I confess it makes me queasy to see self-righteous celebs with so little to complain about cunningly lining up with severely-wronged members of the public like Milly Dowler’s family in the lobby group "Hacked Off". This powerful group is trying to make the UK government legislate to control the press - as the ill-conceived Leveson Enquiry may indeed recommend. I believe that the people who have most to lose from a controlled media are the weak and vulnerable, including people with a mental illness - and that it is worth the risk of some salacious or intrusive coverage of famous people to keep the media unfettered and able to point out abuses of people without a voice.

And anyway is the media so out of control in the UK? Let's examine the facts...
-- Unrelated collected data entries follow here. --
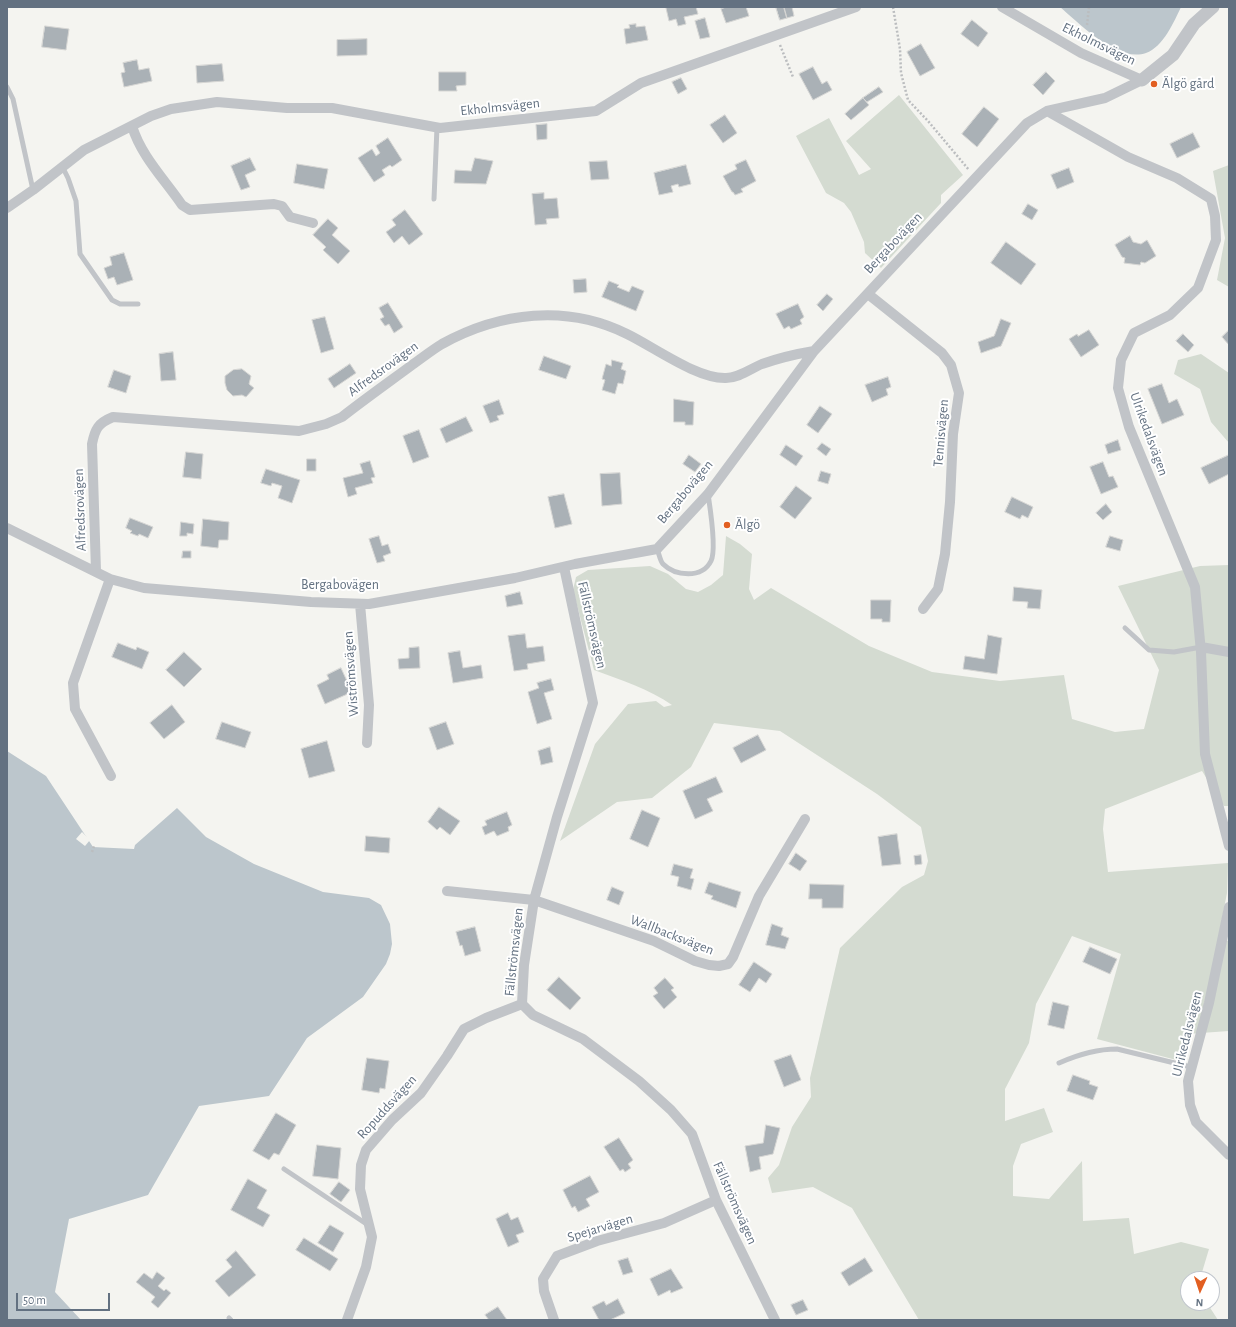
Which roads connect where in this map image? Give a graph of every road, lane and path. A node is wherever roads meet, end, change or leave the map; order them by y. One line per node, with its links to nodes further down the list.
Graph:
1 (856, 7): 7 (street, Ekholmsvägen)
2 (893, 7): 15 (path)
3 (1002, 7): 9 (street, Ekholmsvägen)
4 (1089, 7): 6 (path)
5 (1213, 7): 9 (street, Bergabovägen)
6 (1087, 25)
7 (776, 35): 8 (path); 13 (street, Ekholmsvägen)
8 (793, 77)
9 (1142, 80): 11 (street, Bergabovägen)
10 (7, 87): 16 (lane)
11 (1047, 111): 15 (street, Bergabovägen); 32 (street, Ulrikedalsvägen)
12 (132, 126): 13 (street, Ekholmsvägen); 14 (street, Ekholmsvägen); 19 (street)
13 (437, 127): 17 (lane)
14 (62, 166): 16 (street, Ekholmsvägen); 21 (lane)
15 (975, 177): 20 (street, Bergabovägen)
16 (34, 190): 18 (street, Ekholmsvägen)
17 (434, 199)
18 (7, 208)
19 (313, 223)
20 (868, 294): 22 (street, Bergabovägen); 30 (street, Tennisvägen)
21 (138, 304)
22 (814, 351): 23 (street, Bergabovägen); 27 (street, Alfredsrovägen)
23 (708, 494): 25 (street, Bergabovägen); 25 (lane)
24 (7, 528): 27 (street, Bergabovägen)
25 (657, 549): 26 (street, Bergabovägen)
26 (564, 566): 29 (street, Bergabovägen); 41 (street, Fällströmsvägen)
27 (96, 571): 28 (street, Bergabovägen)
28 (110, 579): 29 (street, Bergabovägen); 35 (street)
29 (360, 604): 34 (street, Wiströmsvägen)
30 (923, 610)
31 (1125, 628): 32 (lane)
32 (1201, 647): 33 (street); 38 (street, Ulrikedalsvägen)
33 (1229, 652)
34 (367, 743)
35 (111, 776)
36 (805, 819): 41 (street, Wallbacksvägen)
37 (94, 846): 39 (path)
38 (1229, 846)
39 (92, 852)
40 (447, 891): 41 (street, Wallbacksvägen)
41 (534, 900): 43 (street, Fällströmsvägen)
42 (1229, 907): 45 (street, Ulrikedalsvägen)
43 (522, 1004): 48 (street, Fällströmsvägen); 49 (street, Ropuddsvägen)
44 (1059, 1062): 45 (lane)
45 (1191, 1067): 46 (street, Ulrikedalsvägen)
46 (1229, 1155)
47 (284, 1169): 49 (lane)
48 (716, 1200): 51 (street, Spejarvägen); 52 (street, Fällströmsvägen)
49 (370, 1227): 50 (street, Ropuddsvägen)
50 (347, 1320)
51 (554, 1320)
52 (775, 1320)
The criminal law is already available to deal with such things as phone-tapping and bribing police officers; our severe libel laws already go too far in enabling rich people to attack and impoverish journalists and publishers, even to the point of encouraging "libel tourism" where foreign litigants pursue their action in the UK because of the rich pickings to be had here and the burden of proof placed on the defendants; and the "right to privacy" under European law is looking increasingly dodgy, for example protecting from exposure powerful members of the establishment who use prostitutes (frequently vulnerable women and men with drug and mental health problems exploited by brutal pimps) - isn't the public entitled to judge the true worth of powerful people who demand our respect by reference to such reprehensible behaviour? Meanwhile the UK Government wholly controls the funding (and so can always call the shots) of our major broadcaster the BBC with its much-vaunted "unique system of funding" (i.e. you go to prison if you don't pay for it even if you never watch it but prefer other telly providers).

We all know that the media can behave badly, whether it's the old News of the World or indeed the Guardian (which after taking the moral high ground actually got the Dowler hacking story wrong too, illustrating that the truth is an elusive quarry). But do we seriously think that celebrities need more protection from media interest in their activities?

Jimmy Savile must be laughing in his unmarked grave.